» Job
Once the line with "django-mongodb-engine – Django MongoDB 后端。" is found in the data, output it and each following line exactly, up to and including the line with "Carteblanche – Module", and nothing before or after.

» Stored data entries
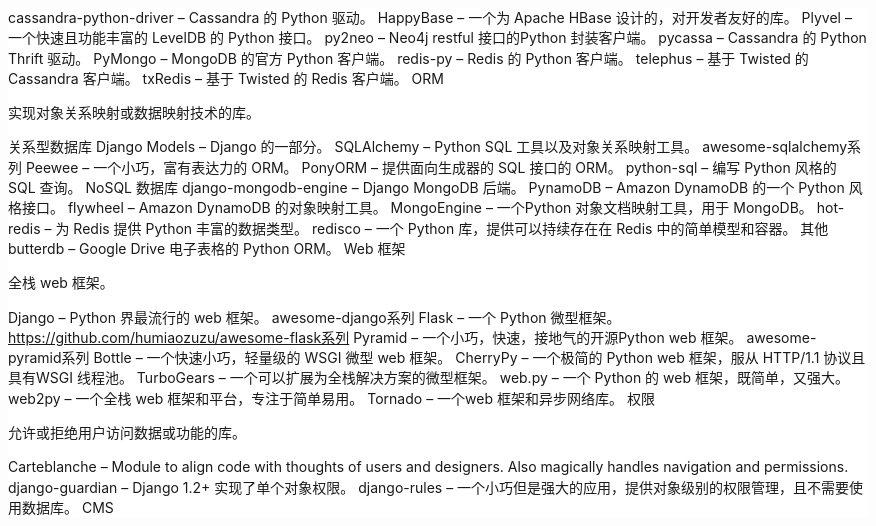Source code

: cassandra-python-driver – Cassandra 的 Python 驱动。 
HappyBase – 一个为 Apache HBase 设计的，对开发者友好的库。 
Plyvel – 一个快速且功能丰富的 LevelDB 的 Python 接口。 
py2neo – Neo4j restful 接口的Python 封装客户端。 
pycassa – Cassandra 的 Python Thrift 驱动。 
PyMongo – MongoDB 的官方 Python 客户端。 
redis-py – Redis 的 Python 客户端。 
telephus – 基于 Twisted 的 Cassandra 客户端。 
txRedis – 基于 Twisted 的 Redis 客户端。 
ORM

实现对象关系映射或数据映射技术的库。

关系型数据库 
Django Models – Django 的一部分。 
SQLAlchemy – Python SQL 工具以及对象关系映射工具。 
awesome-sqlalchemy系列 
Peewee – 一个小巧，富有表达力的 ORM。 
PonyORM – 提供面向生成器的 SQL 接口的 ORM。 
python-sql – 编写 Python 风格的 SQL 查询。 
NoSQL 数据库 
django-mongodb-engine – Django MongoDB 后端。 
PynamoDB – Amazon DynamoDB 的一个 Python 风格接口。 
flywheel – Amazon DynamoDB 的对象映射工具。 
MongoEngine – 一个Python 对象文档映射工具，用于 MongoDB。 
hot-redis – 为 Redis 提供 Python 丰富的数据类型。 
redisco – 一个 Python 库，提供可以持续存在在 Redis 中的简单模型和容器。 
其他 
butterdb – Google Drive 电子表格的 Python ORM。 
Web 框架

全栈 web 框架。

Django – Python 界最流行的 web 框架。 
awesome-django系列 
Flask – 一个 Python 微型框架。 
https://github.com/humiaozuzu/awesome-flask系列 
Pyramid – 一个小巧，快速，接地气的开源Python web 框架。 
awesome-pyramid系列 
Bottle – 一个快速小巧，轻量级的 WSGI 微型 web 框架。 
CherryPy – 一个极简的 Python web 框架，服从 HTTP/1.1 协议且具有WSGI 线程池。 
TurboGears – 一个可以扩展为全栈解决方案的微型框架。 
web.py – 一个 Python 的 web 框架，既简单，又强大。 
web2py – 一个全栈 web 框架和平台，专注于简单易用。 
Tornado – 一个web 框架和异步网络库。 
权限

允许或拒绝用户访问数据或功能的库。

Carteblanche – Module to align code with thoughts of users and designers. Also magically handles navigation and permissions. 
django-guardian – Django 1.2+ 实现了单个对象权限。 
django-rules – 一个小巧但是强大的应用，提供对象级别的权限管理，且不需要使用数据库。 
CMS
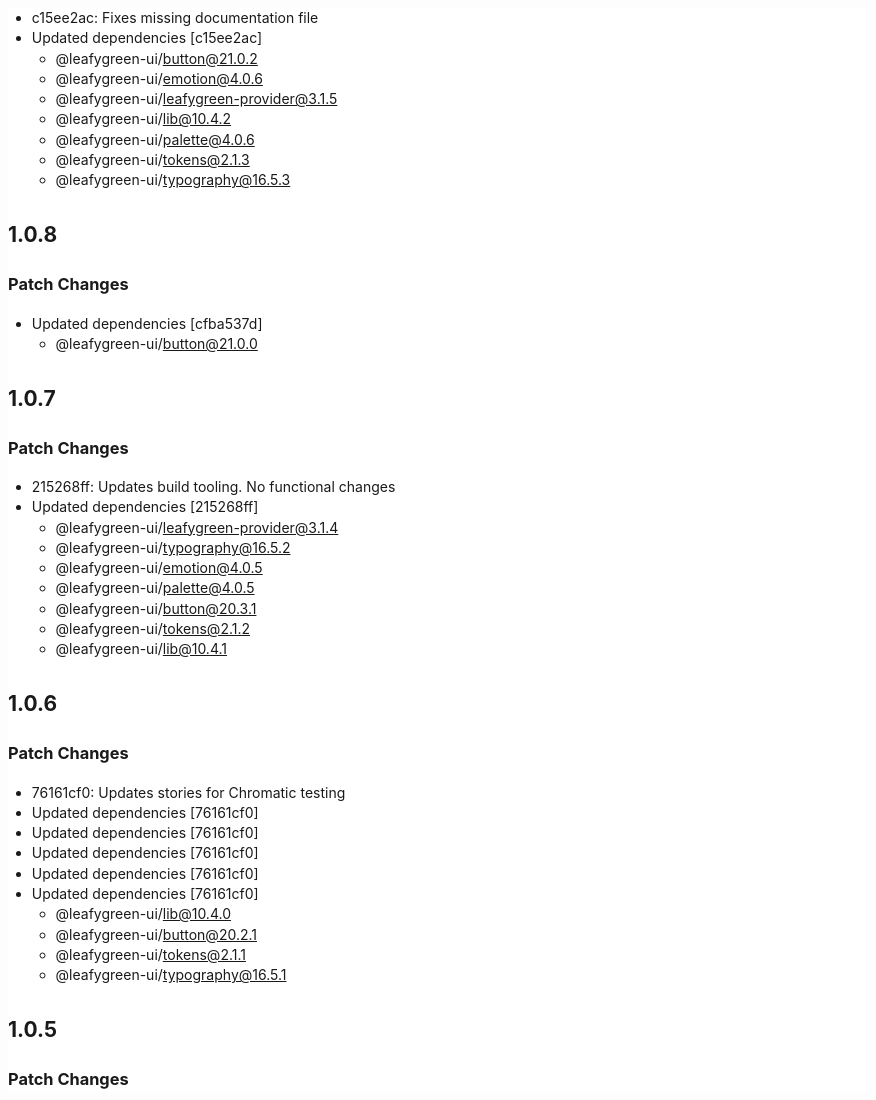 - c15ee2ac: Fixes missing documentation file
- Updated dependencies [c15ee2ac]
  - @leafygreen-ui/button@21.0.2
  - @leafygreen-ui/emotion@4.0.6
  - @leafygreen-ui/leafygreen-provider@3.1.5
  - @leafygreen-ui/lib@10.4.2
  - @leafygreen-ui/palette@4.0.6
  - @leafygreen-ui/tokens@2.1.3
  - @leafygreen-ui/typography@16.5.3

## 1.0.8

### Patch Changes

- Updated dependencies [cfba537d]
  - @leafygreen-ui/button@21.0.0

## 1.0.7

### Patch Changes

- 215268ff: Updates build tooling. No functional changes
- Updated dependencies [215268ff]
  - @leafygreen-ui/leafygreen-provider@3.1.4
  - @leafygreen-ui/typography@16.5.2
  - @leafygreen-ui/emotion@4.0.5
  - @leafygreen-ui/palette@4.0.5
  - @leafygreen-ui/button@20.3.1
  - @leafygreen-ui/tokens@2.1.2
  - @leafygreen-ui/lib@10.4.1

## 1.0.6

### Patch Changes

- 76161cf0: Updates stories for Chromatic testing
- Updated dependencies [76161cf0]
- Updated dependencies [76161cf0]
- Updated dependencies [76161cf0]
- Updated dependencies [76161cf0]
- Updated dependencies [76161cf0]
  - @leafygreen-ui/lib@10.4.0
  - @leafygreen-ui/button@20.2.1
  - @leafygreen-ui/tokens@2.1.1
  - @leafygreen-ui/typography@16.5.1

## 1.0.5

### Patch Changes
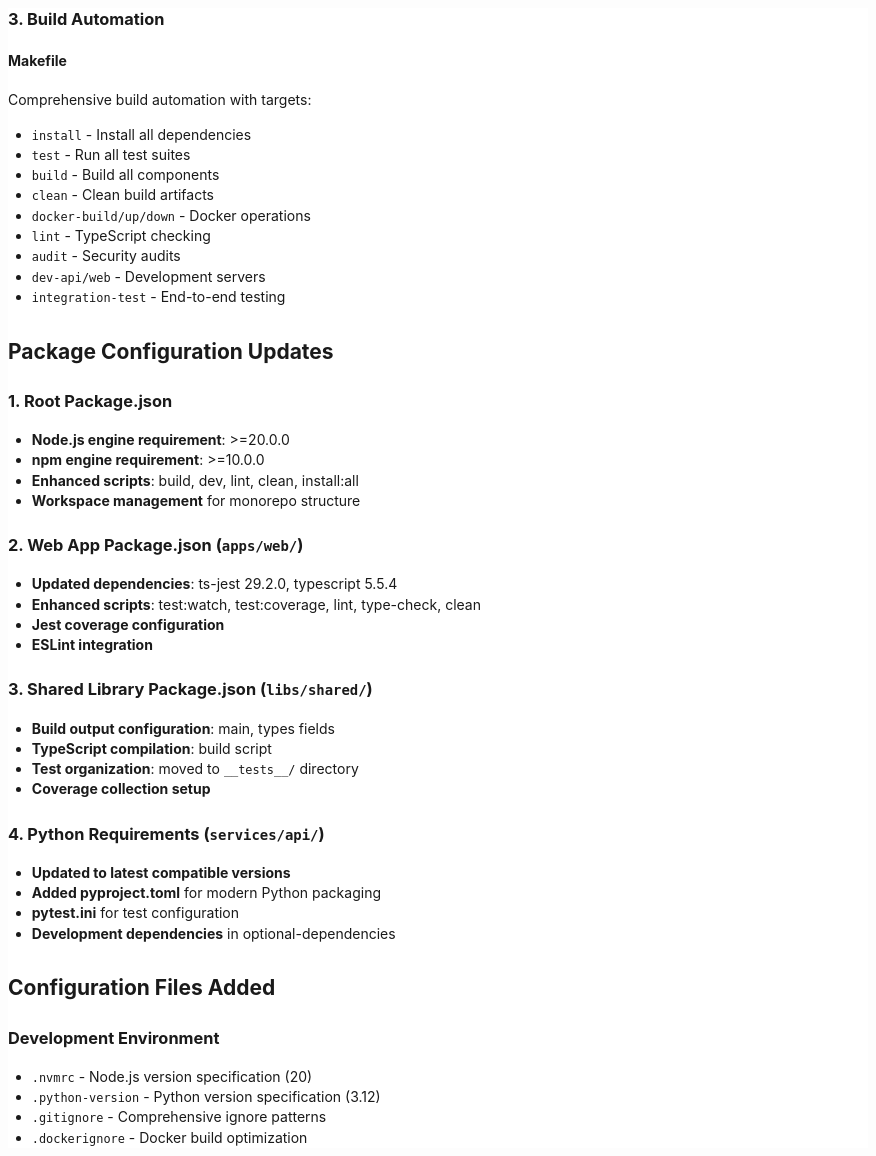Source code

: ### 3. Build Automation

#### Makefile
Comprehensive build automation with targets:
- `install` - Install all dependencies
- `test` - Run all test suites
- `build` - Build all components
- `clean` - Clean build artifacts
- `docker-build/up/down` - Docker operations
- `lint` - TypeScript checking
- `audit` - Security audits
- `dev-api/web` - Development servers
- `integration-test` - End-to-end testing

## Package Configuration Updates

### 1. Root Package.json
- **Node.js engine requirement**: >=20.0.0
- **npm engine requirement**: >=10.0.0
- **Enhanced scripts**: build, dev, lint, clean, install:all
- **Workspace management** for monorepo structure

### 2. Web App Package.json (`apps/web/`)
- **Updated dependencies**: ts-jest 29.2.0, typescript 5.5.4
- **Enhanced scripts**: test:watch, test:coverage, lint, type-check, clean
- **Jest coverage configuration**
- **ESLint integration**

### 3. Shared Library Package.json (`libs/shared/`)
- **Build output configuration**: main, types fields
- **TypeScript compilation**: build script
- **Test organization**: moved to `__tests__/` directory
- **Coverage collection setup**

### 4. Python Requirements (`services/api/`)
- **Updated to latest compatible versions**
- **Added pyproject.toml** for modern Python packaging
- **pytest.ini** for test configuration
- **Development dependencies** in optional-dependencies

## Configuration Files Added

### Development Environment
- `.nvmrc` - Node.js version specification (20)
- `.python-version` - Python version specification (3.12)
- `.gitignore` - Comprehensive ignore patterns
- `.dockerignore` - Docker build optimization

» Solution to this task
django-mongodb-engine – Django MongoDB 后端。 
PynamoDB – Amazon DynamoDB 的一个 Python 风格接口。 
flywheel – Amazon DynamoDB 的对象映射工具。 
MongoEngine – 一个Python 对象文档映射工具，用于 MongoDB。 
hot-redis – 为 Redis 提供 Python 丰富的数据类型。 
redisco – 一个 Python 库，提供可以持续存在在 Redis 中的简单模型和容器。 
其他 
butterdb – Google Drive 电子表格的 Python ORM。 
Web 框架

全栈 web 框架。

Django – Python 界最流行的 web 框架。 
awesome-django系列 
Flask – 一个 Python 微型框架。 
https://github.com/humiaozuzu/awesome-flask系列 
Pyramid – 一个小巧，快速，接地气的开源Python web 框架。 
awesome-pyramid系列 
Bottle – 一个快速小巧，轻量级的 WSGI 微型 web 框架。 
CherryPy – 一个极简的 Python web 框架，服从 HTTP/1.1 协议且具有WSGI 线程池。 
TurboGears – 一个可以扩展为全栈解决方案的微型框架。 
web.py – 一个 Python 的 web 框架，既简单，又强大。 
web2py – 一个全栈 web 框架和平台，专注于简单易用。 
Tornado – 一个web 框架和异步网络库。 
权限

允许或拒绝用户访问数据或功能的库。

Carteblanche – Module to align code with thoughts of users and designers. Also magically handles navigation and permissions. 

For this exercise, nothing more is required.